La loi et les liens ont été brisés en de multiples endroits lors de l’initiation du crime de disparition forcée. Leurs destructions se rétro-alimentent, ce sont des destructions par contagion, en réseau. La loi et les liens sont brisés, de manière fractale, chaque fois qu’un disparu-vivant est occulté. Mais la loi et les liens se raccommodent de manière solidaire, en réseau, chaque fois qu’un élément de vérité est dit, chaque fois qu’un élément du crime est jugé. Chaque fois qu’un enfant de disparus-morts est retrouvé, et que sa vie-disparition devient une vie-histoire (une vie marquée par l’histoire collective), c’est l’ensemble de « l’éthique de la vérité » qui se voit un peu réparée. Ces enfants sont signes et symptômes de la persistance du mal-être disparitionniste. Leur accession personnelle à la vérité de leur histoire est d’une grande portée symbolique pour l’ensemble du social. Elle redit une loi et des liens qui fondent le vivre-ensemble, qui désignent les transgressions et permettent de les surmonter, qui disent les limbes et permettent de les réduire.

À transgressions plurielles, vérités plurielles

Le malaise est prégnant à chaque étape d’une recherche en sciences humaines et sociales qui se penche sur la violence extrême : il est fait d’inhibition, d’affolement des sens et des émotions, et d’un questionnement éthique et politique permanent. Mais ce malaise est plus fort encore autour des enfants, car ces disparitions-là sont encore en action aujourd’hui. Il ne s’agit pas de se pencher sur les représentations mentales, sociales et culturelles d’un passé qui ne passe pas, mais d’une histoire encore ouverte, plaie ouverte sous nos yeux, dans les limbes du social où nous craignons de nous engluer.

Les disparitions forcées d’adultes restent actives, sur le plan symbolique, tant que les corps ne sont pas retrouvés, tant qu’un récit ne peut être construit sur la mort, et tant que des rituels ne peuvent être offerts aux morts par la famille. Mais ces disparitions d’enfants restent actives, dans le symbolique et dans le réel, tant que les personnes ne sont pas retrouvées, tant qu’un récit ne peut être construit sur leurs vies, tant que la famille d’origine ne peut faire connaissance et reconnaissance de l’enfant perdu… en somme, tant qu’une éthique de la vérité n’est pas rétablie.

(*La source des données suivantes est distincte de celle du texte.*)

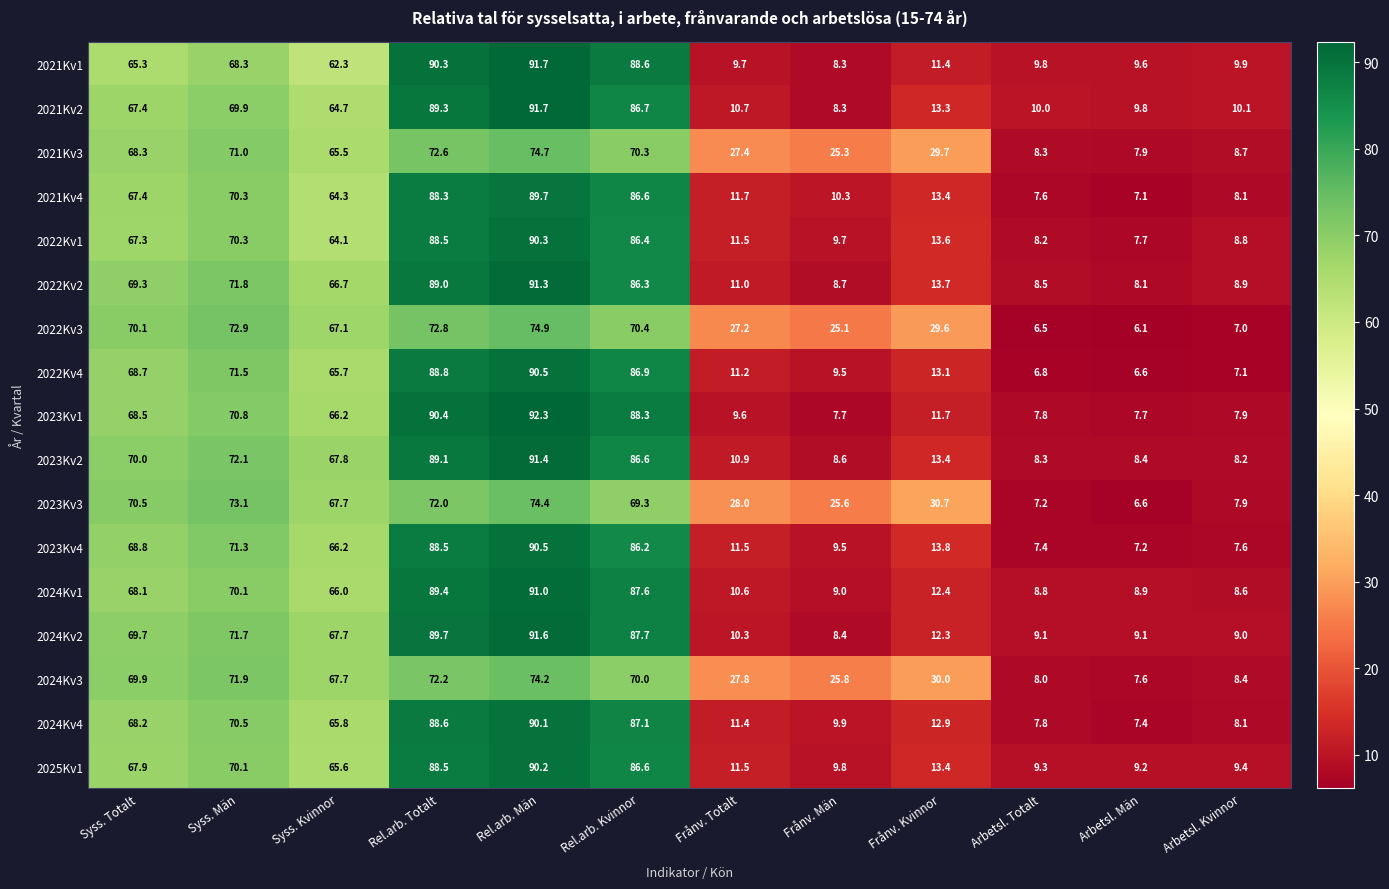

Rank the categories by 2022Kv3 value from highest to lowest.

Rel.arb. Män, Syss. Män, Rel.arb. Totalt, Rel.arb. Kvinnor, Syss. Totalt, Syss. Kvinnor, Frånv. Kvinnor, Frånv. Totalt, Frånv. Män, Arbetsl. Kvinnor, Arbetsl. Totalt, Arbetsl. Män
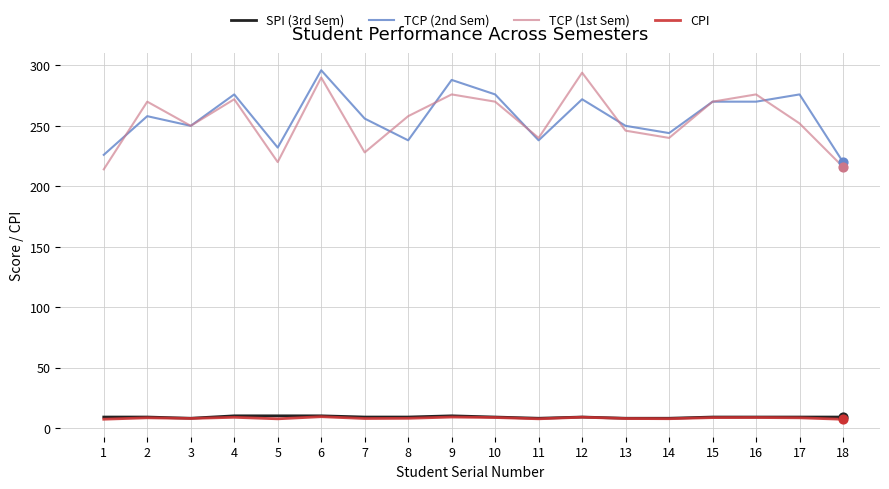

Which series has the largest total across all categories?

TCP (2nd Sem)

L’espace-temps limbique est paradoxal. Il appartient au registre du symbolique, mais il est doué d’une force contraignante sur le réel et sur notre capacité à appréhender le réel. Cette contrainte du symbolique paradoxal rend l’approche sensée difficile, et peut-être rend-elle l’approche académique impossible : à vouloir trop « cadrer » ces limbes, nous courrons le risque de perdre de vue leur nature intrinsèquement confondante. Pour autant, abdiquer la pensée serait rendre victorieux le crime. L’une des possibilités, pour éviter le piège de l’affolement du sens comme celui de sa congélation, est l’établissement d’une « éthique des vérités multiples ». La multiplication des petites vérités – et non une « vérité » pleine, entière, absolue –, la multiplication des témoignages et des histoires de vie permet de baliser le brouillard. Les « restitutions » d’identité des disparus vivants participent de ce réensemencement de la pensée par la diversité des regards sur le réel (diversité des « vérités »).